The combined use of email and video as a marketing media is not a new thing. Bill McCloskey covers some of its history in his post, Video in Email.
Of course video is a tremendous asset for anyone desiring to get a message out, but there are times when the viewer may be more inclined to receive the message and times that may not be optimum.
Since video is primarily a linear medium and requires time to play out to present its message, there’s a commitment the potential viewer needs to make before clicking “Play.”
Besieged email recipients are trying to rapidly determine which messages merit their attention and which can be deleted. Entering video into this end-user mindset may, per force, result in no communication as the harried recipient hits “Delete” due to not having the time to determine the value of the video message.

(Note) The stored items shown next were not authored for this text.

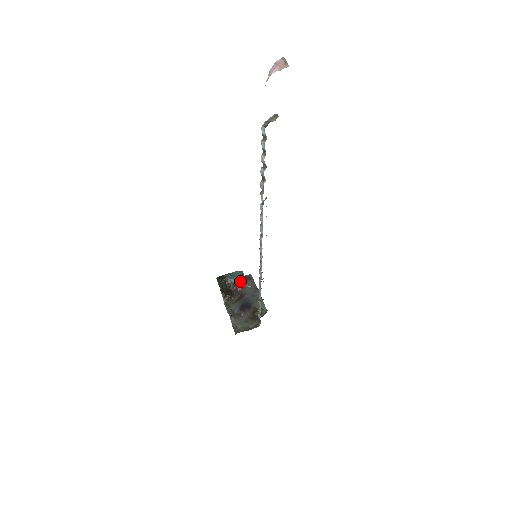
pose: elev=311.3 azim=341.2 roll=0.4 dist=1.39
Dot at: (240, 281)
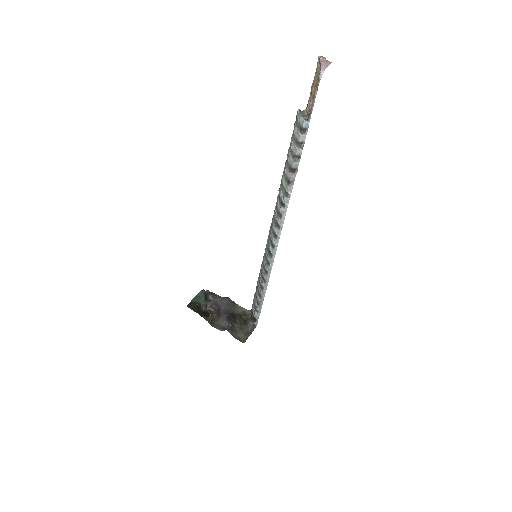
Dot at: (208, 299)
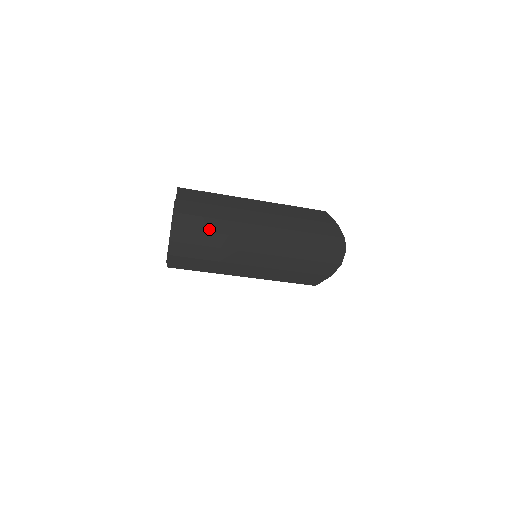
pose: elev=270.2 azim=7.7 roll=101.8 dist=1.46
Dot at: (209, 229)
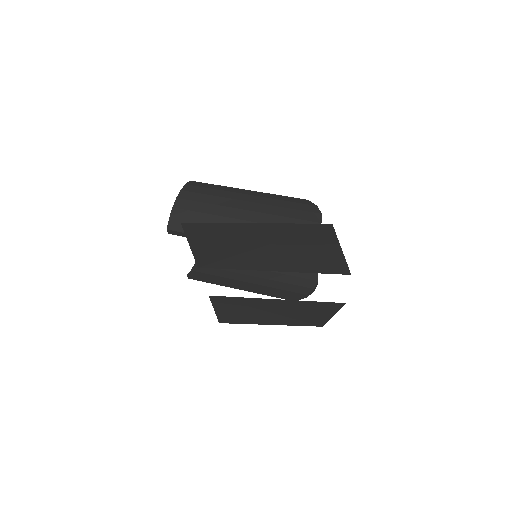
Dot at: (204, 201)
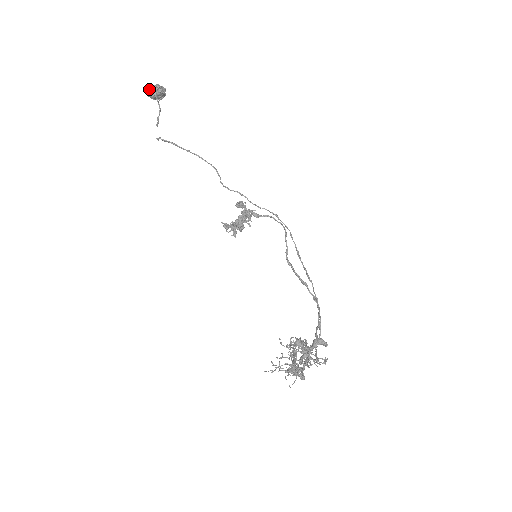
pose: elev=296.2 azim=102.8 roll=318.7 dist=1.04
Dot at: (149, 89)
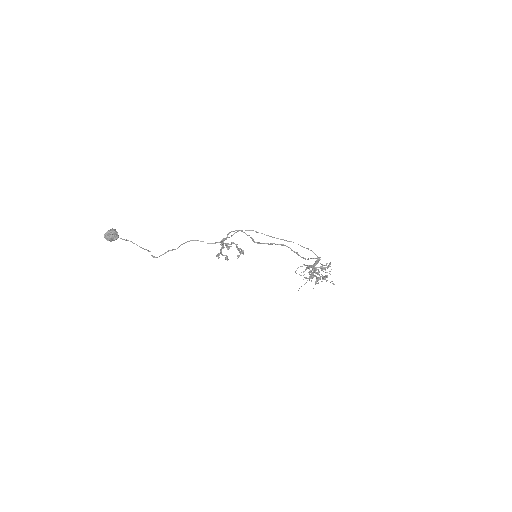
Dot at: (112, 238)
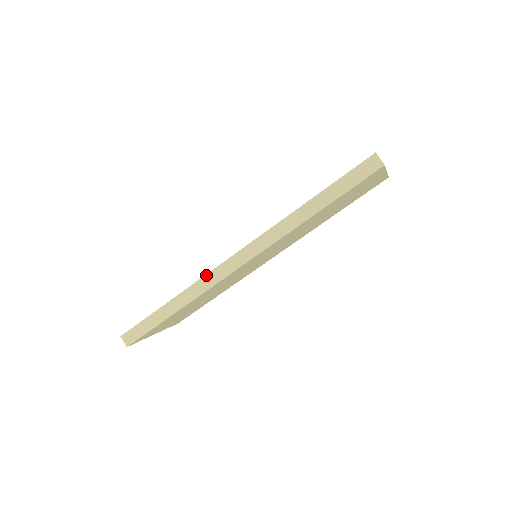
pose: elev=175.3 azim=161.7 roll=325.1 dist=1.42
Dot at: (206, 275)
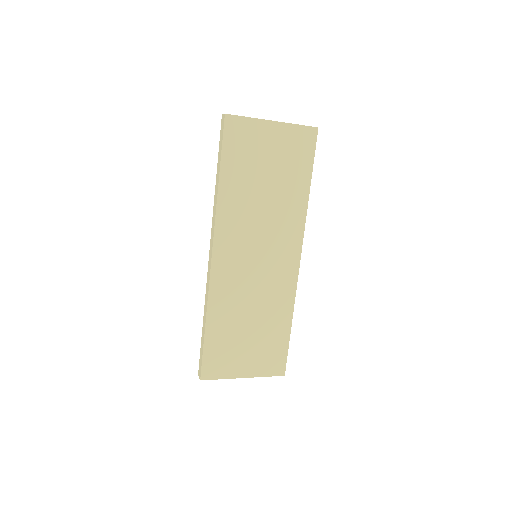
Dot at: (207, 282)
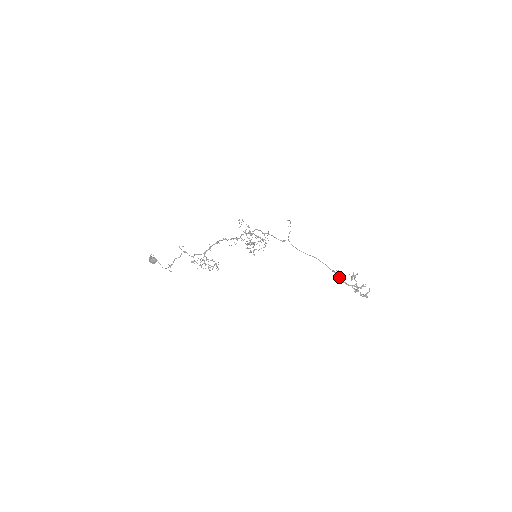
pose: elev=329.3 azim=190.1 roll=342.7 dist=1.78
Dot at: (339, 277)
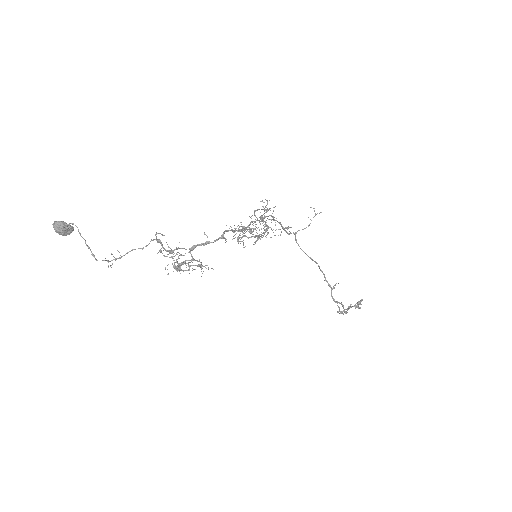
Dot at: (331, 292)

On the other hand, traditional e-mail with text and graphics, is spatial. You and I can make instant decisions on whether or not an e-mail will be read or deleted with a glance.
Of course, none of this diminishes the value of video.
Even embedded within email, it can still be valuable when communicating short messages to an audience passionate about the subject – but not every marketer has the advantage of such an enthusiastic email readership.
Instead of embedding video within email so that the user has no choice except to hit “Delete” or “Play,” the tried and true method of distributing video via email is simply describing the content of a video with text and providing a link to it. This allows the recipient to delete it, or put the message aside and view it with some attention at another point.
In essence, this grants the recipient greater control of his/her inbox while simultaneously inviting the recipient to view the video at a more convenient time, which may result in a more receptive mood regarding the video message.
Of course, providing a link to a video is also easier and does not require an additional service.